Akamai AI Grid Intelligent Orchestration, For Distributed Inference At The Edge

Akamai Technologies has presented his NVIDIA AI Grid reference design implementationwith the intention of Take the industry from siled AI factories to a unified, distributed network for AI inference. To do this, Akamai has integrated NVIDIA AI infrastructure into Akamai infrastructure and leveraged intelligent workload orchestration across its network.

The move is a step in the evolution of Akamai Inference Cloud, which is deploying thousands of NVIDIA RTX Pro 6000 Blackwell Server Edition GPUs, resulting in a platform that enables enterprises to run physical and agential AI with the responsiveness of local computing and the scale of the global web. Preview (opens in a new tab)

At the core of AI Grid is an intelligent coordinator that acts as a real-time intermediary for AI requests. With Akamai’s expertise in optimizing the performance of AI applications, this workload-aware control plane optimizes tokenomics by improving cost per token, time to first token, and performance.

Based on NVIDIA AI Enterprise and powered by NVIDIA Blackwell architecture and NVIDIA BlueField DPUs for hardware-accelerated networking and security, Akamai can manage SLAs at edge and core locations. At the edge, with more than 4,400 locations, it offers fast response times for physical AI and autonomous agents, and will leverage semantic caching and serverless capabilities, such as Akamai Functions and EdgeWorkers, to deliver model affinity and stable performance at the user touchpoint.

With Akamai Cloud IaaS and dedicated GPU clusters, the public cloud core infrastructure enables portability and cost savings for large-scale workloads, while pods equipped with NVIDIA RTX Pro 6000 blackwell GPUs enable heavy-duty post-training and multi-modal inference.

The first wave of AI infrastructure was characterized by large clusters of GPUs in a few centralized locations optimized for training. But as inference becomes the dominant workload, and companies across industries focus on building AI agents, that centralized model faces the same scaling limitations that previous generations of Internet infrastructure encountered with media delivery, online gaming, financial transactions, and complex microservices applications.

Akamai is solving each of these challenges with the same basic approach: distributed networks, intelligent orchestration, and systems specifically designed to bring content and context together as close to the digital touchpoint as possible. The result has been an improvement in the user experience and a greater ROI for companies that have adopted the model. Akamai Inference Cloud applies that same proven architecture to AI factories, enabling the next wave of scale and growth by delivering dense computing from the core to the edge.

Adam Karon, COO and CEO of Akamai’s Cloud Technology Grouphas stressed that «las AI factories have been specifically designed for cutting-edge model training and workloads, and centralized infrastructure will continue to offer the best tokenomics for those use cases. But real-time video, physical AI, and highly concurrent personalized experiences demand inference at the point of touch, not a round trip to a centralized cluster. Our intelligent AI Grid orchestration gives AI factories a way to scale inference outward, leveraging the same distributed architecture that revolutionized content delivery to route AI workloads across 4,400 locations, at the right cost and at the right time.«.
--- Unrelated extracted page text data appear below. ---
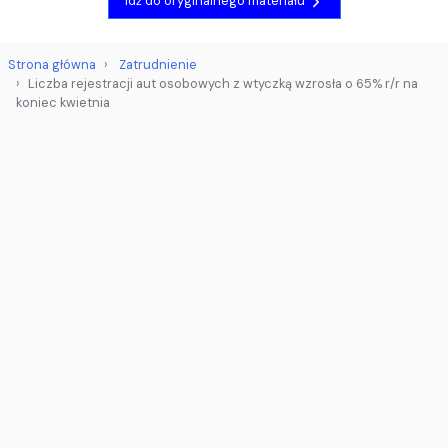
Idź do oryginalnego materiału
Strona główna
Zatrudnienie
Liczba rejestracji aut osobowych z wtyczką wzrosła o 65% r/r na
koniec kwietnia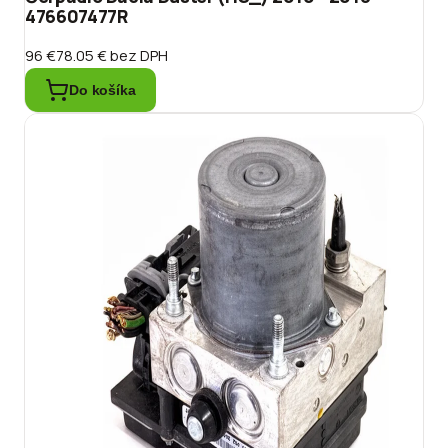
476607477R
96 €
78.05 €
bez DPH
Do košíka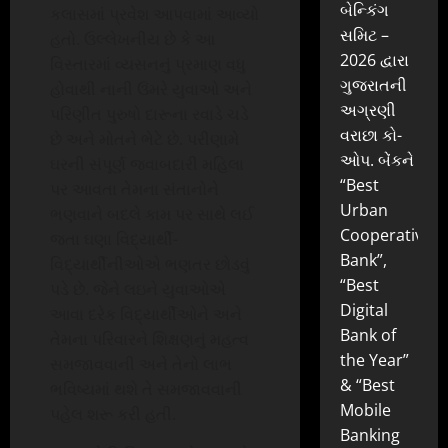
બેન્કિંગ
કલાસમાં પ્રવેશ આપવામાં આવ્યો
સમિટ –
હતો. ઉલ્લેખનીય છે કે આ
2026 દ્વારા
વિસ્તારમાં વ્યસનનું પ્રમાણ વધુ
ગુજરાતની
હોવાથી નાની ઉંમરે યુવાઓ અને
અગ્રણી
પરિણીત પુરુષો દારૂના રવાડે ચડે
વરાછા કો-
છે અને મોતને ભેટે છે. પરીણામે
ઓપ. બેંકને
ઘરની સંપૂર્ણ જવાબદારી મહિલા
“Best
પર આવતા તેમના સંતાનોને
Urban
ભણવાને બદલે કામ પર સાથે લઈ
Cooperative
જતા ઘણા વિદ્યાર્થી-
Bank”,
વિદ્યાર્થીનીઓએ ભણતર છોડવું
“Best
પડે છે. જેને લઇને યુવાઓએ
Digital
આવા દરેક વિદ્યાર્થીઓને અને
Bank of
તેમના પરિવારને શિક્ષણનું મહત્વ
the Year”
સમજાવવાની અને તેનો લાભ
& “Best
ભવિષ્યમાં થશે તે સમજાવવાની
Mobile
પહેલ શરૂ કરી હતી.
Banking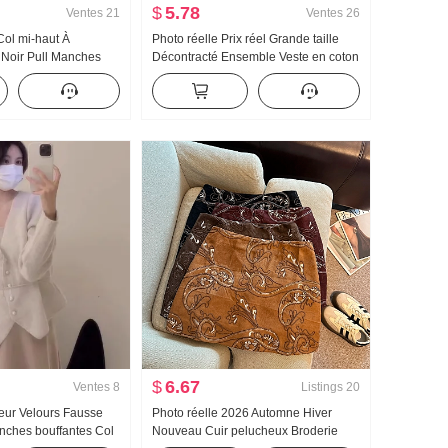
$
5.78
Ventes
21
Ventes
26
ol mi-haut À
Photo réelle Prix réel Grande taille
h Noir Pull Manches
Décontracté Ensemble Veste en coton
ase Pull en tricot
Manteau Longueur mi-longue Jupe
pulaire 的 Magnifique
mi-longue Col roulé Irrégulier Base T-
Top
shirt Tendance
$
6.67
Ventes
8
Listings
20
eur Velours Fausse
Photo réelle 2026 Automne Hiver
nches bouffantes Col
Nouveau Cuir pelucheux Broderie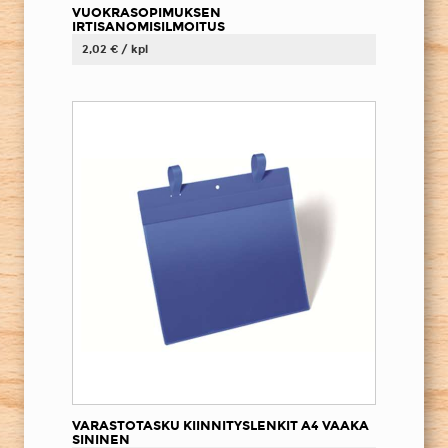
VUOKRASOPIMUKSEN
IRTISANOMISILMOITUS
2,02 € / kpl
VARASTOTASKU KIINNITYSLENKIT A4 VAAKA
SININEN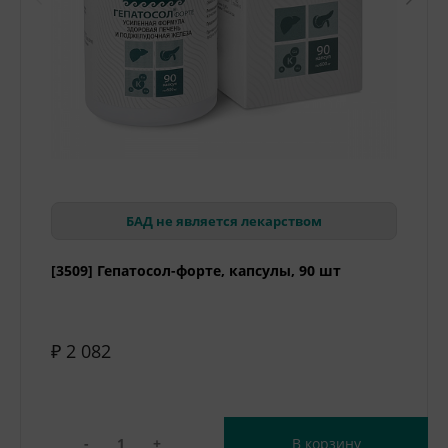
БАД не является лекарством
[3509] Гепатосол-форте, капсулы, 90 шт
₽ 2 082
-
+
В корзину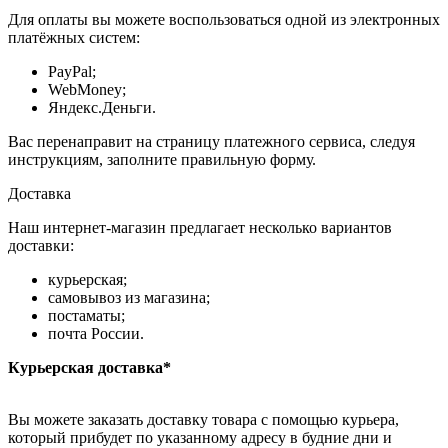
Для оплаты вы можете воспользоваться одной из электронных
платёжных систем:
PayPal;
WebMoney;
Яндекс.Деньги.
Вас перенаправит на страницу платежного сервиса, следуя
инструкциям, заполните правильную форму.
Доставка
Наш интернет-магазин предлагает несколько вариантов
доставки:
курьерская;
самовывоз из магазина;
постаматы;
почта России.
Курьерская доставка*
Вы можете заказать доставку товара с помощью курьера,
который прибудет по указанному адресу в будние дни и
Chris Penrose, Global Vice President of Business Development and Telco at NVIDIAhas commented that «las New native AI applications demand predictable latency and greater profitability on a global scale. By launching NVIDIA AI Grid, Akamai is creating the connective tissue for generative, agential and physical AI, moving intelligence directly into data to unlock the next wave of real-time applications.«.